→ **Recorded data**
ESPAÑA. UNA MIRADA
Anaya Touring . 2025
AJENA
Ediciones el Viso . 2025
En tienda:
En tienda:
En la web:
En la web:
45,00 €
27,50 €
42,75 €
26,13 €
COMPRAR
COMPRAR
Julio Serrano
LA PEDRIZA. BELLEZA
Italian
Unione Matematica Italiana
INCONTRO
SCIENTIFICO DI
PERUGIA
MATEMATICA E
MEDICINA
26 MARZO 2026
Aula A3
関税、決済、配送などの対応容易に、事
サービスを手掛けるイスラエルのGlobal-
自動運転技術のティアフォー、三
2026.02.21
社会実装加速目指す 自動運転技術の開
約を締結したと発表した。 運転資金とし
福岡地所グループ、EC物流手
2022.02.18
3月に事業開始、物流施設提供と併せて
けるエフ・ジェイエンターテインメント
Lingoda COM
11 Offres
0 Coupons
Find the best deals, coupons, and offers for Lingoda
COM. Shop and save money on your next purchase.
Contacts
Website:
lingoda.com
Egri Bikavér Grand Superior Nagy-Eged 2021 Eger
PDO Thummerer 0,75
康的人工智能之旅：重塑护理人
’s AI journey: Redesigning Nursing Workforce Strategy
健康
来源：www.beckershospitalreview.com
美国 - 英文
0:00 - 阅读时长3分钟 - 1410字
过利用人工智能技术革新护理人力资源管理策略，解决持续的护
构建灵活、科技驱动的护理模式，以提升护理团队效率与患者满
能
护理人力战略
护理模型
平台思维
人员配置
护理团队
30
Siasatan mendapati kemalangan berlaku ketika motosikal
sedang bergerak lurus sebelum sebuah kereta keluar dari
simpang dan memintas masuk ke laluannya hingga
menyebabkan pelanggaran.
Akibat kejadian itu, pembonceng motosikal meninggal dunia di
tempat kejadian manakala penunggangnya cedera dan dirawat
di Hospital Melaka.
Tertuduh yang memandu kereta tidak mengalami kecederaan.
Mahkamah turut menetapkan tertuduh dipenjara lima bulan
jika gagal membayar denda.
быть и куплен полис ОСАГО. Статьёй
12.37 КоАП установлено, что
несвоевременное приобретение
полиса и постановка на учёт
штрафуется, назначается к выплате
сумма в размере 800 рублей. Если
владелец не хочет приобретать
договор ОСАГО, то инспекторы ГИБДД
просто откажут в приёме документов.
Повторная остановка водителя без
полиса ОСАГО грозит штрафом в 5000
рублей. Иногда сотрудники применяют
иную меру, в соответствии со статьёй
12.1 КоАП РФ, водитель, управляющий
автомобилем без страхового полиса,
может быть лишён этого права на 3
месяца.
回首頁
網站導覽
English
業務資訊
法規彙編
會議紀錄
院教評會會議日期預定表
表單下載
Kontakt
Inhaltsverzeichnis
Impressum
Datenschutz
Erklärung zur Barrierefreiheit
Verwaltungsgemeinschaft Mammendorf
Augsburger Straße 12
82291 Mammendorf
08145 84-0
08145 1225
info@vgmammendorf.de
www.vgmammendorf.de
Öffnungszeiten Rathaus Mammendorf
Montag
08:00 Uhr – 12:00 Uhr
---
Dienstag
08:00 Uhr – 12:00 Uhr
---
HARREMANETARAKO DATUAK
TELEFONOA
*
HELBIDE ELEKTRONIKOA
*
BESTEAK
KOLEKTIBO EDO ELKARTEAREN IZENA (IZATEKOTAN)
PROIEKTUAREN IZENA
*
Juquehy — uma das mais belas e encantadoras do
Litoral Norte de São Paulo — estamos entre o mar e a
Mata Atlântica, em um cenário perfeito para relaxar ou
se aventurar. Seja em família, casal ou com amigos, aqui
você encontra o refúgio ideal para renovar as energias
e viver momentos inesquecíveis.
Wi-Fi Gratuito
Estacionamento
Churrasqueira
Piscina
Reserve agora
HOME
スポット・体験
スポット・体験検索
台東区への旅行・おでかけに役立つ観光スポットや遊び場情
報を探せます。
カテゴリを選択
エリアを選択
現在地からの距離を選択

→ **Brief**
Every single entry is to be retyped exactly.

→ **Your solution**
ESPAÑA. UNA MIRADA
Anaya Touring . 2025
AJENA
Ediciones el Viso . 2025
En tienda:
En tienda:
En la web:
En la web:
45,00 €
27,50 €
42,75 €
26,13 €
COMPRAR
COMPRAR
Julio Serrano
LA PEDRIZA. BELLEZA
Italian
Unione Matematica Italiana
INCONTRO
SCIENTIFICO DI
PERUGIA
MATEMATICA E
MEDICINA
26 MARZO 2026
Aula A3
関税、決済、配送などの対応容易に、事
サービスを手掛けるイスラエルのGlobal-
自動運転技術のティアフォー、三
2026.02.21
社会実装加速目指す 自動運転技術の開
約を締結したと発表した。 運転資金とし
福岡地所グループ、EC物流手
2022.02.18
3月に事業開始、物流施設提供と併せて
けるエフ・ジェイエンターテインメント
Lingoda COM
11 Offres
0 Coupons
Find the best deals, coupons, and offers for Lingoda
COM. Shop and save money on your next purchase.
Contacts
Website:
lingoda.com
Egri Bikavér Grand Superior Nagy-Eged 2021 Eger
PDO Thummerer 0,75
康的人工智能之旅：重塑护理人
’s AI journey: Redesigning Nursing Workforce Strategy
健康
来源：www.beckershospitalreview.com
美国 - 英文
0:00 - 阅读时长3分钟 - 1410字
过利用人工智能技术革新护理人力资源管理策略，解决持续的护
构建灵活、科技驱动的护理模式，以提升护理团队效率与患者满
能
护理人力战略
护理模型
平台思维
人员配置
护理团队
30
Siasatan mendapati kemalangan berlaku ketika motosikal
sedang bergerak lurus sebelum sebuah kereta keluar dari
simpang dan memintas masuk ke laluannya hingga
menyebabkan pelanggaran.
Akibat kejadian itu, pembonceng motosikal meninggal dunia di
tempat kejadian manakala penunggangnya cedera dan dirawat
di Hospital Melaka.
Tertuduh yang memandu kereta tidak mengalami kecederaan.
Mahkamah turut menetapkan tertuduh dipenjara lima bulan
jika gagal membayar denda.
быть и куплен полис ОСАГО. Статьёй
12.37 КоАП установлено, что
несвоевременное приобретение
полиса и постановка на учёт
штрафуется, назначается к выплате
сумма в размере 800 рублей. Если
владелец не хочет приобретать
договор ОСАГО, то инспекторы ГИБДД
просто откажут в приёме документов.
Повторная остановка водителя без
полиса ОСАГО грозит штрафом в 5000
рублей. Иногда сотрудники применяют
иную меру, в соответствии со статьёй
12.1 КоАП РФ, водитель, управляющий
автомобилем без страхового полиса,
может быть лишён этого права на 3
месяца.
回首頁
網站導覽
English
業務資訊
法規彙編
會議紀錄
院教評會會議日期預定表
表單下載
Kontakt
Inhaltsverzeichnis
Impressum
Datenschutz
Erklärung zur Barrierefreiheit
Verwaltungsgemeinschaft Mammendorf
Augsburger Straße 12
82291 Mammendorf
08145 84-0
08145 1225
info@vgmammendorf.de
www.vgmammendorf.de
Öffnungszeiten Rathaus Mammendorf
Montag
08:00 Uhr – 12:00 Uhr
---
Dienstag
08:00 Uhr – 12:00 Uhr
---
HARREMANETARAKO DATUAK
TELEFONOA
*
HELBIDE ELEKTRONIKOA
*
BESTEAK
KOLEKTIBO EDO ELKARTEAREN IZENA (IZATEKOTAN)
PROIEKTUAREN IZENA
*
Juquehy — uma das mais belas e encantadoras do
Litoral Norte de São Paulo — estamos entre o mar e a
Mata Atlântica, em um cenário perfeito para relaxar ou
se aventurar. Seja em família, casal ou com amigos, aqui
você encontra o refúgio ideal para renovar as energias
e viver momentos inesquecíveis.
Wi-Fi Gratuito
Estacionamento
Churrasqueira
Piscina
Reserve agora
HOME
スポット・体験
スポット・体験検索
台東区への旅行・おでかけに役立つ観光スポットや遊び場情
報を探せます。
カテゴリを選択
エリアを選択
現在地からの距離を選択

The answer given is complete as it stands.